How CPOs should prepare for 'rough seas' - Supply Management
Steel is among the commodities where prices have risen ©PA Wire/PA Images
Steel is among the commodities where prices have risen ©PA Wire/PA Images

How CPOs should prepare for 'rough seas'

Will Green is news editor of Supply Management
7 June 2018

CPOs should be entering into long-term contracts, communicating with key stakeholders and consolidating the supplier base because procurement is facing “rough seas ahead”, according to a report.

In a report Alix Partners said CPOs should improve production methodology, increase two-way communication with suppliers and institute a “champion/challenger” model for all key categories, with 70-80% of business going to the champion and the remainder going to a single challenger to “keep both parties hungry”.

“Now is the time to prepare for a more inflationary cost environment,” said the report.

The report said the past decade had seen a period of disinflation, with prices driven down by the 2008 recession, globalisation and the spread of new technology.

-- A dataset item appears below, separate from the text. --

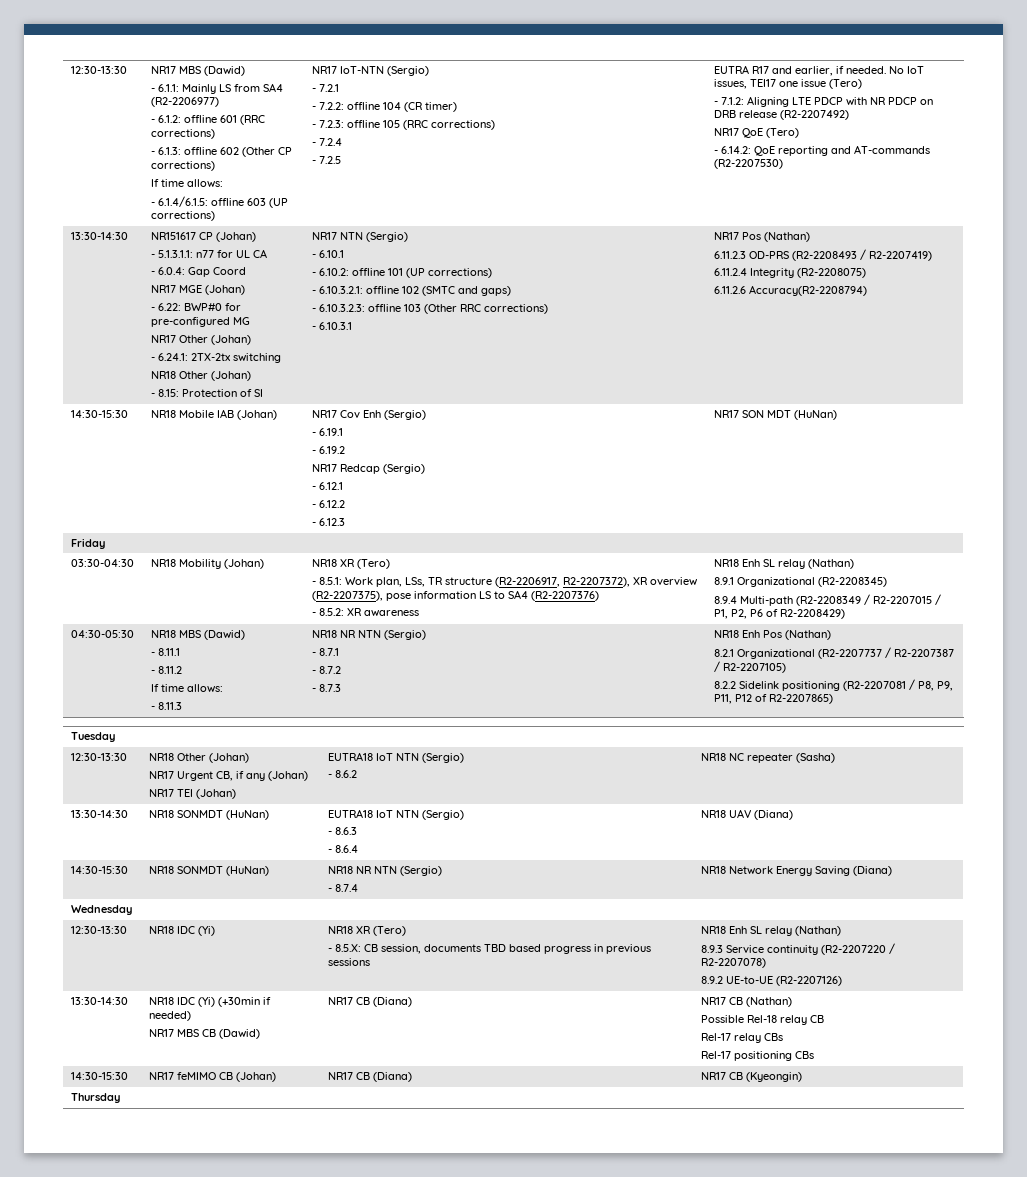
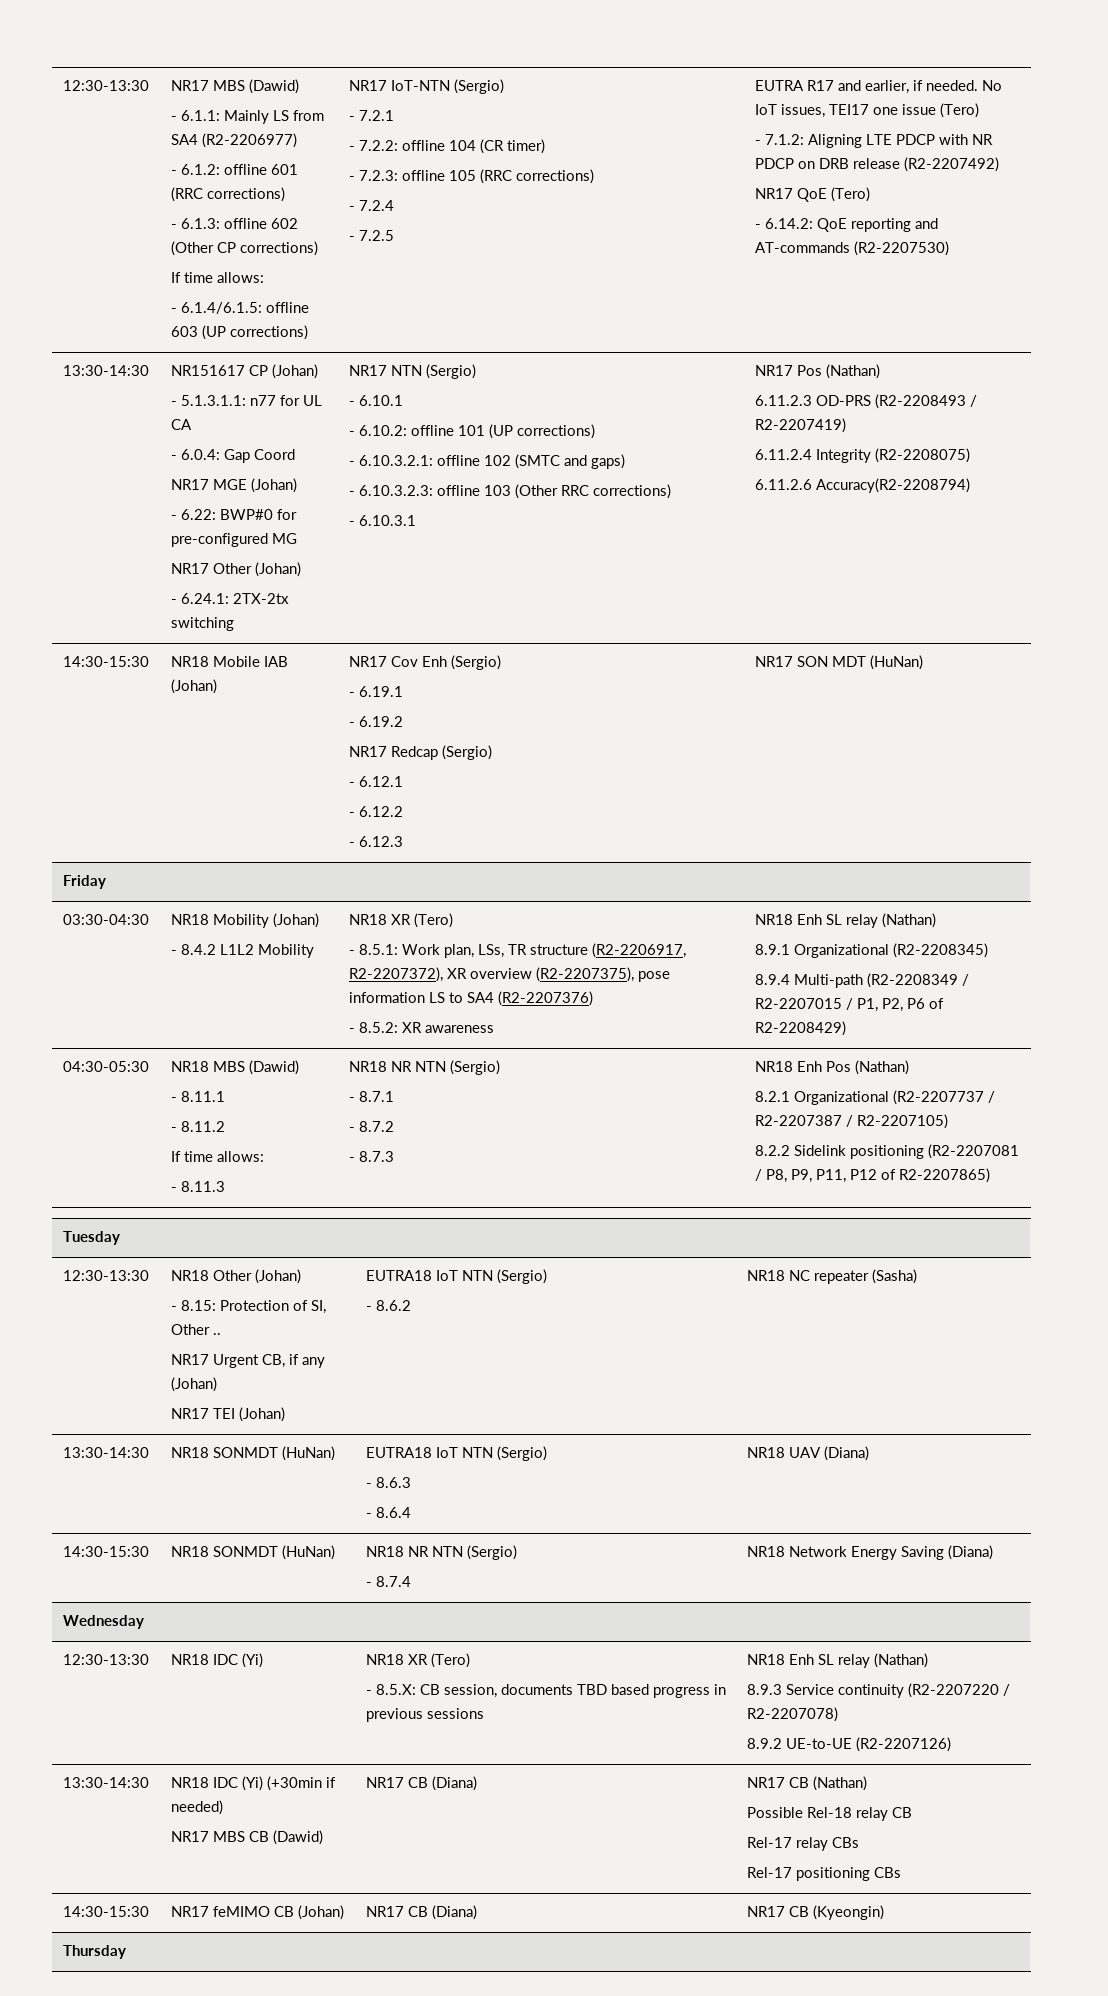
[151,371,252,381] [151,389,264,397] // NR18 Other (Johan) // - 8.15: Protection of SI -> (234, 624) none
(265, 564) none -> [170,944,314,958] // - 8.4.2 L1L2 Mobility
(250, 758) none -> [170,1300,326,1314] [170,1324,221,1335] // - 8.15: Protection of SI, Other ..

“The traditional business models of many industries are being disrupted by technological innovation too, putting a cap on the ability to pass price increases on to consumers,” said the report. “For example, in the business-to-business space, the e-commerce giant Alibaba has already revolutionised the way smaller businesses source products, displacing smaller, local suppliers, and allowing access to a global supply chain.

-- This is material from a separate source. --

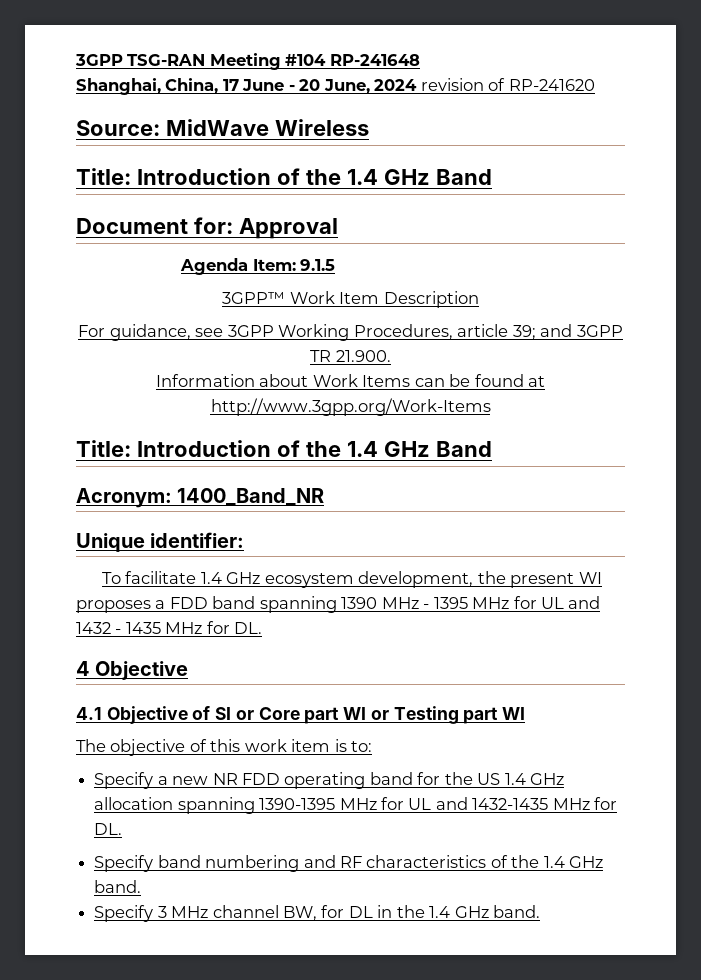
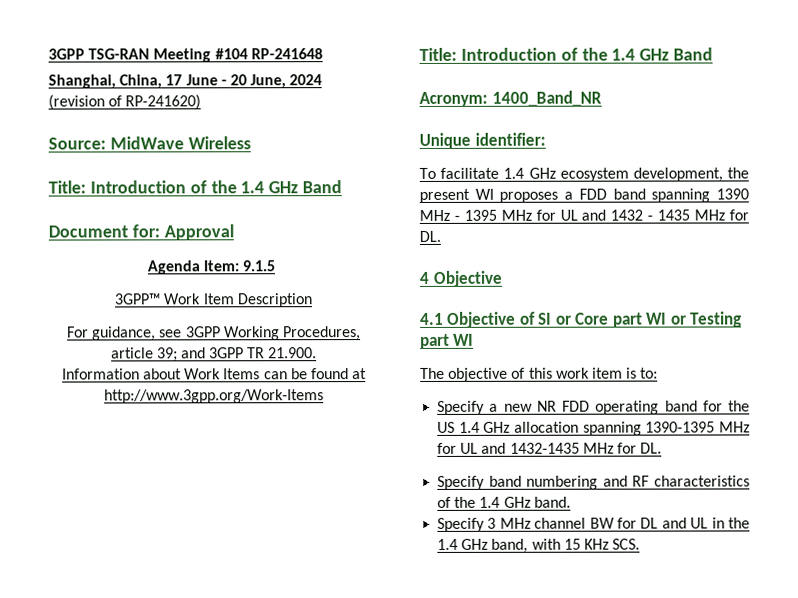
[420,78,595,91] revision of RP-241620 -> [48,94,202,110] (revision of RP-241620)
[282,906,317,921] BW, -> [589,517,615,529] BW
(373, 912) none -> [661,517,709,529] and UL
[493,905,541,918] band. -> [491,538,641,553] band, with 15 KHz SCS.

“Meanwhile, procure-2-pay systems such as Ariba, Coupa, and Emptoris have provided transparency on the requisition, receiving, and paying of goods and services and have improved internal controls, giving procurement teams further leverage when negotiating with suppliers.”

However, the rise of protectionism and a potential trade war, increasing commodity prices, stronger demand for certain goods and services and a reduction in the business benefits of globalisation, as labour markets in low-cost countries tighten and costs rise, mean “storm clouds” are on the horizon.

The report also recommends:

• Exploring strategies including lowering product specifications, cost workshops, zero-based budgeting and the appointment of a “spend tsar” to “temper demand and consumption of goods and services”.

• Employing dynamic inventory management to increase levels of goods where prices are rising and lower them as prices drop.

• Developing a clear and ongoing communication strategy with stakeholders.

• Instituting a price increase approval process with vendors.

• Executing a “cost-to-price” initiative by assembling a team to “understand the direct relationship between input-cost inflation and necessary customer price increases to maintain or improve product margins”.

• Holding a supplier conference where suppliers are given indicative cost-reduction targets and asked to come up with ideas.